Reynolds notes that extruded snacks offer opportunities to experiment with different nutritional ingredients. He notes pulses, carrots and beets as top ingredient trends, in addition to unconventional herbals like hemp, moringa and ashwagandha. Chickpeas, edamame, quinoa and even crickets are also making waves, he adds.
Buhler Aeroglide offers the AeroExpander, which offers hot air expansion as an alternative to frying. Reynolds says it’s not only healthier to air-pop, but it’s cost-efficient, as well, and offers flexibility to release seasonal LTO items.

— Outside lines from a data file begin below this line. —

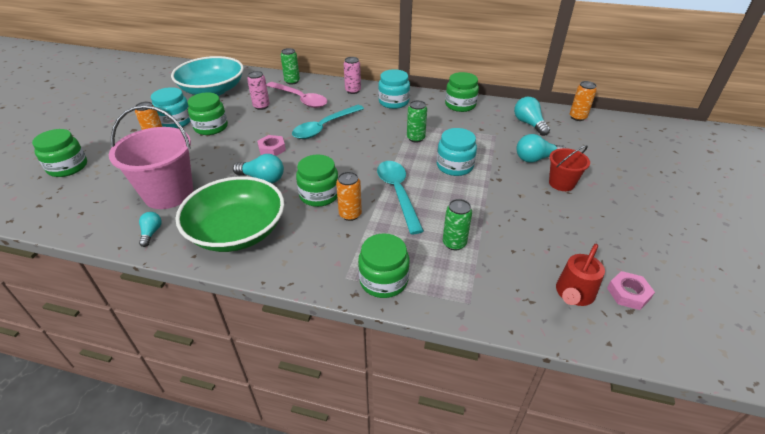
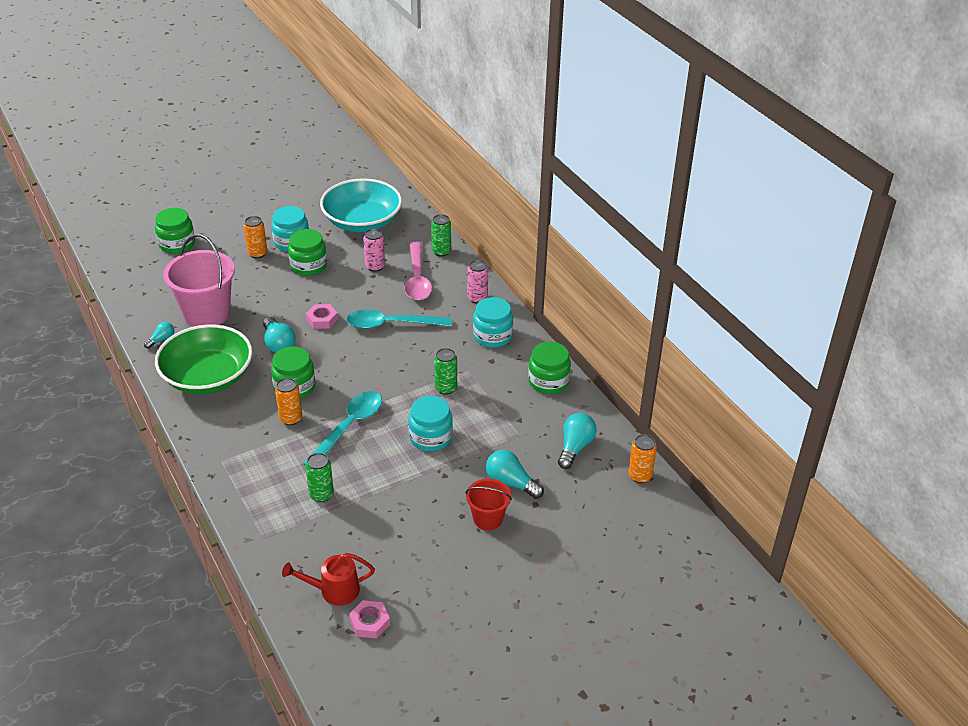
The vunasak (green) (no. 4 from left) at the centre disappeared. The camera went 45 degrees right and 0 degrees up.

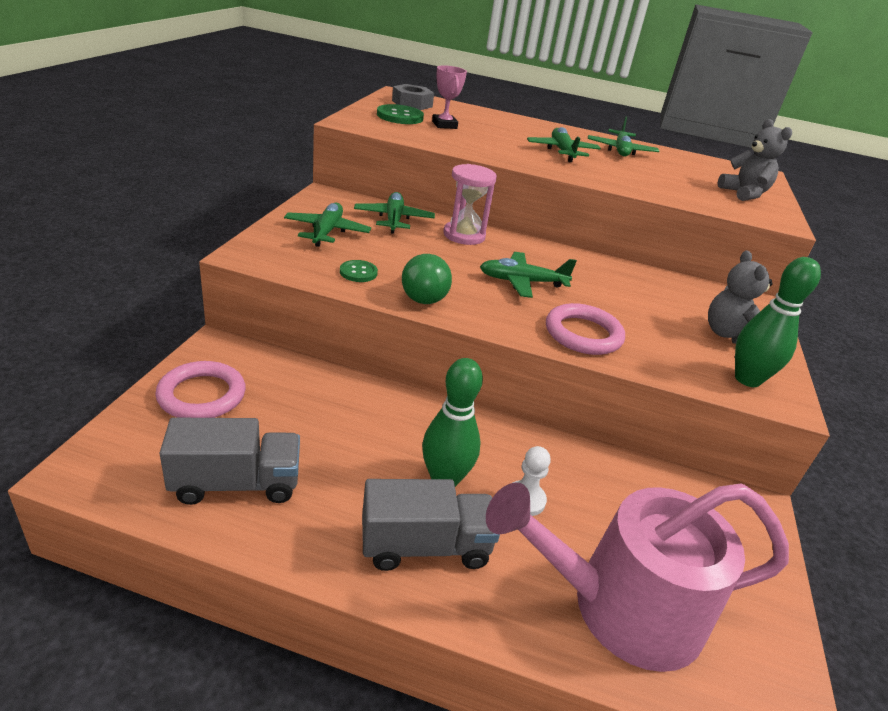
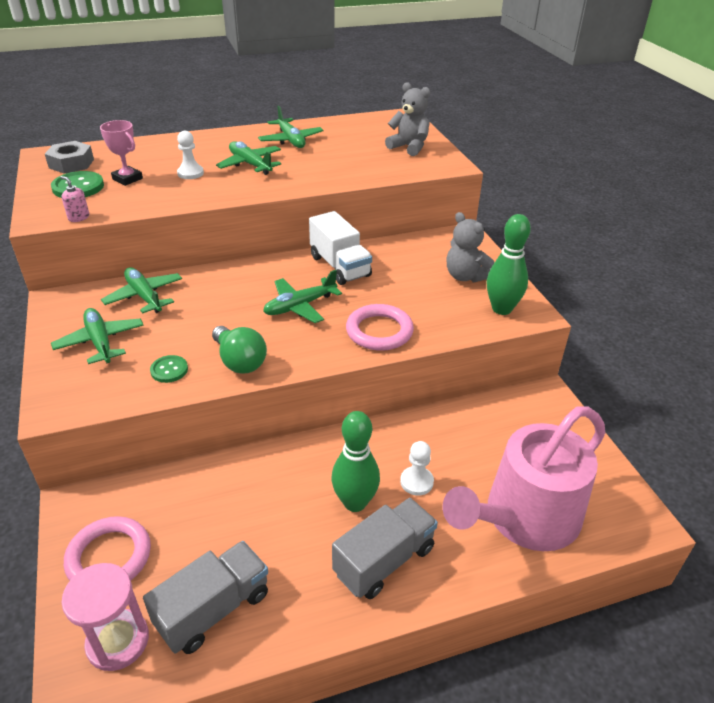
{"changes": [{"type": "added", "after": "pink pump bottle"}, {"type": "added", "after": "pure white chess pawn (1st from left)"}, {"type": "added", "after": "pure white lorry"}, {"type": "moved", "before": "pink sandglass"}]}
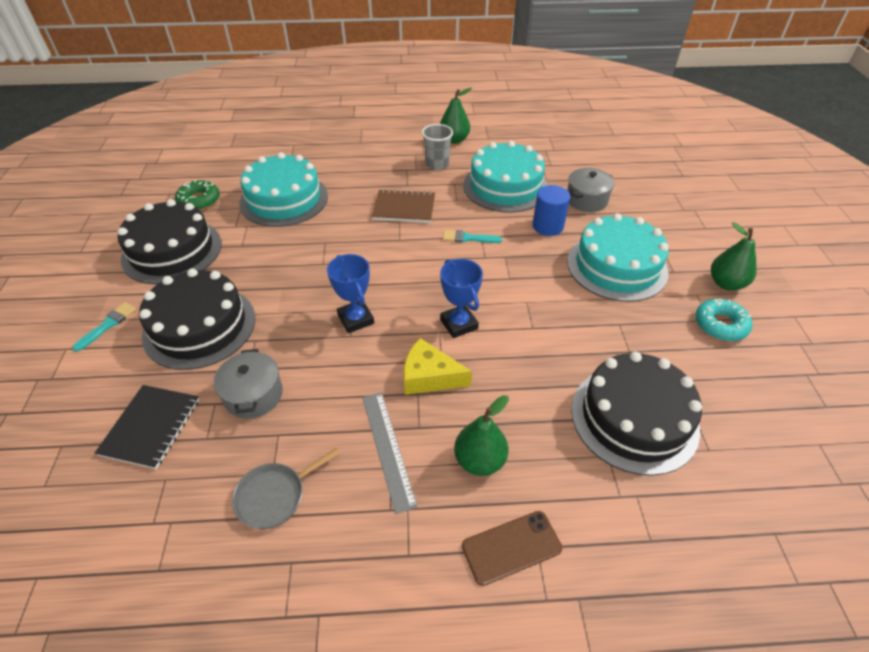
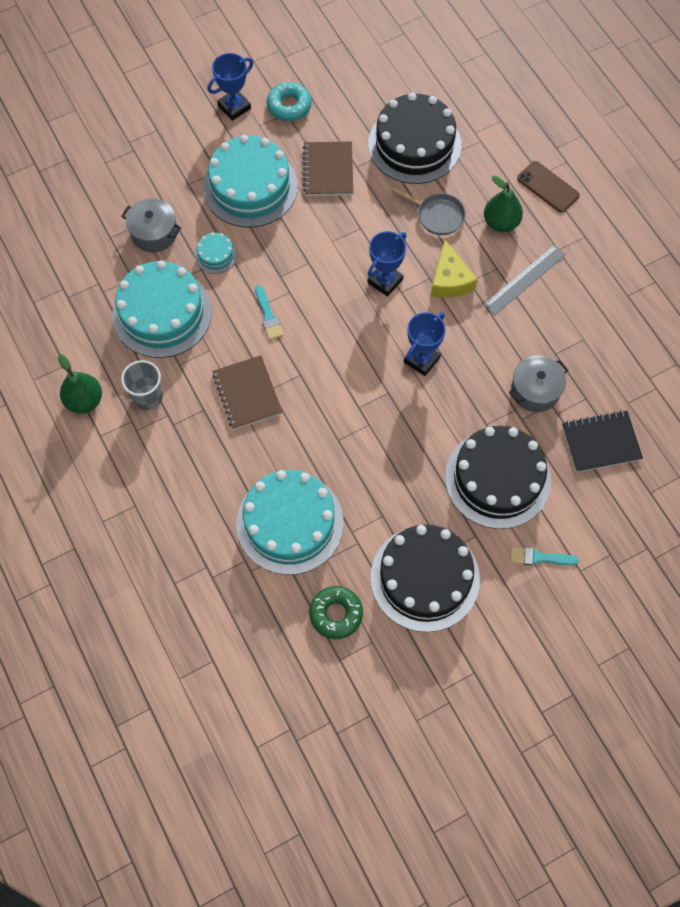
{"changes": [{"type": "added", "after": "brown notebook (2nd from left)"}, {"type": "moved", "before": "gray frying pan"}, {"type": "replaced", "before": "royal blue solid cylinder", "after": "aqua layer cake (2nd from left)"}, {"type": "replaced", "before": "leaf-green pear fruit (3rd from left)", "after": "royal blue trophy (1st from left)"}]}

For brands that prefer traditional frying, Huffman says that non-GMO and expeller pressed oils are growing in popularity with manufacturers who want to offer better-for-you options.
In addition to pulses like beans, chickpeas and lentils, tubers like yucca, carrot and sweet potatoes are also on the radar for Coelho. Clextral has introduced a new hygienic chipstick cutter that can cut sticks similar to French fries, as well as an enhanced HD cutter/crimper for filled veggie snacks.

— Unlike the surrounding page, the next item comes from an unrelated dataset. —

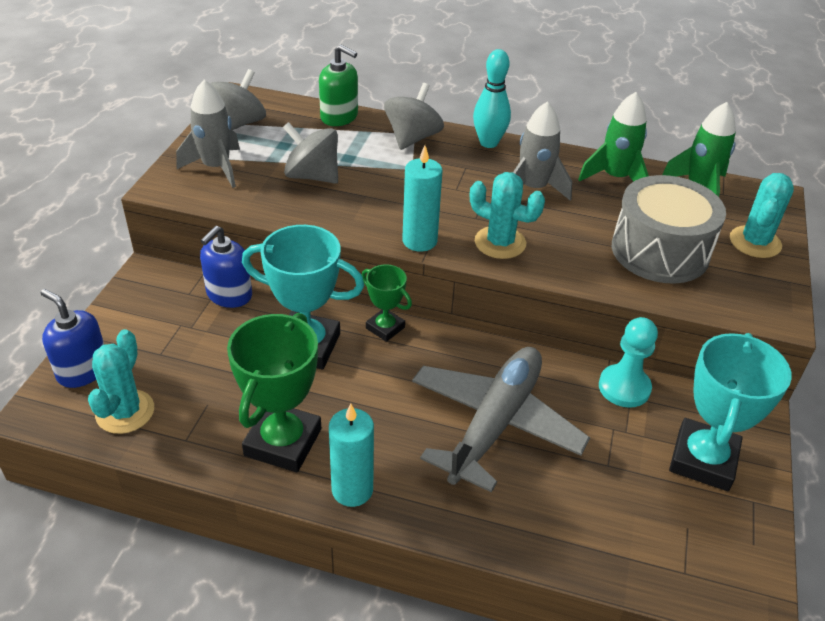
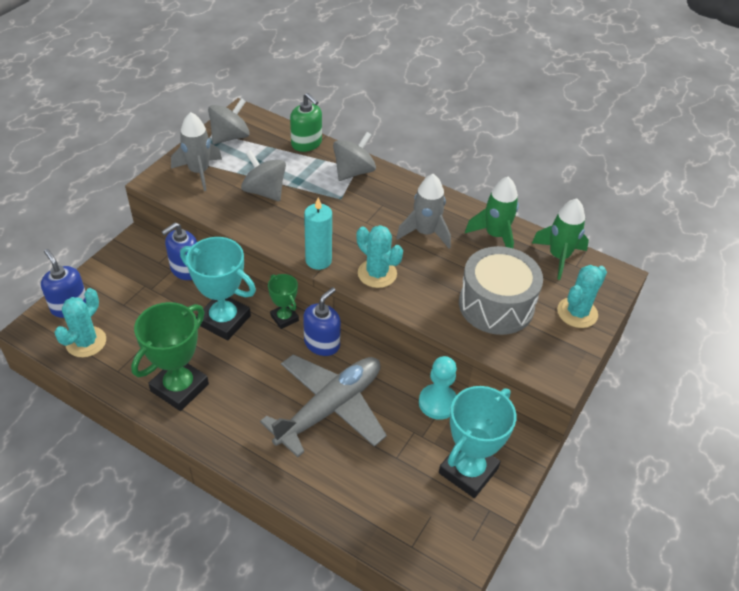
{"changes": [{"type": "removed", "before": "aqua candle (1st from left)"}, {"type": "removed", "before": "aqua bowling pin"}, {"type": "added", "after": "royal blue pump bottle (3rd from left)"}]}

“The opportunity to use pulses—peas and lentils—and replace the traditional corn filler with a pulse filler, and deliver an equivalent taste and texture, is truly revolutionary and a game-changer,” says Desai. You can have the best of both worlds, he says—expected taste, texture and visual appeal, as well as plant-based nutrition.
Practically speaking, pulses also offer formulation benefits, says Tanya Der, senior manager of food innovation and marketing, Pulse Canada. “In addition to their high protein and fiber levels, pulses contain approximately 45 to 50 percent starch, which is important in the puffing process. During extrusion, the starch is exposed to heat, moisture, shear and pressure, and with the right conditions, the starch with gelatinize, which leads to the puffing phenomenon. Peas, lentils, chickpeas and beans all contain starch, which make them amenable for puffed snacks.”
If current trends are pushing extruded—and, for that matter, all—snacks to consider better-for-you ingredients, the next big thing will be an even wider definition of better-for-you.
“The new consumer trend will look for environmental and social attributes linked to origin and the history of the ingredients and how they were processed,” suggests Coelho. To put it into simple terms, snacks of tomorrow will have to be good for consumers, good for the people behind the products and good for the planet.
Reynolds points out that by 2050, the needs of approximately nine billion people will require approximately three times our current resources. When that happens, resources will be more valuable than ever. In anticipation, Buhler has a goal to reduce both energy consumption and waste at customer sites by 30 percent by the year 2020. “Sustainable business models will help customers get there, focused on safe and efficient food processing that saves energy, and digitalization that provides integrated operational connectivity,” he says. “Sustainability directly relates to efficiency, minimizing waste, finding cost savings, and new profitability.”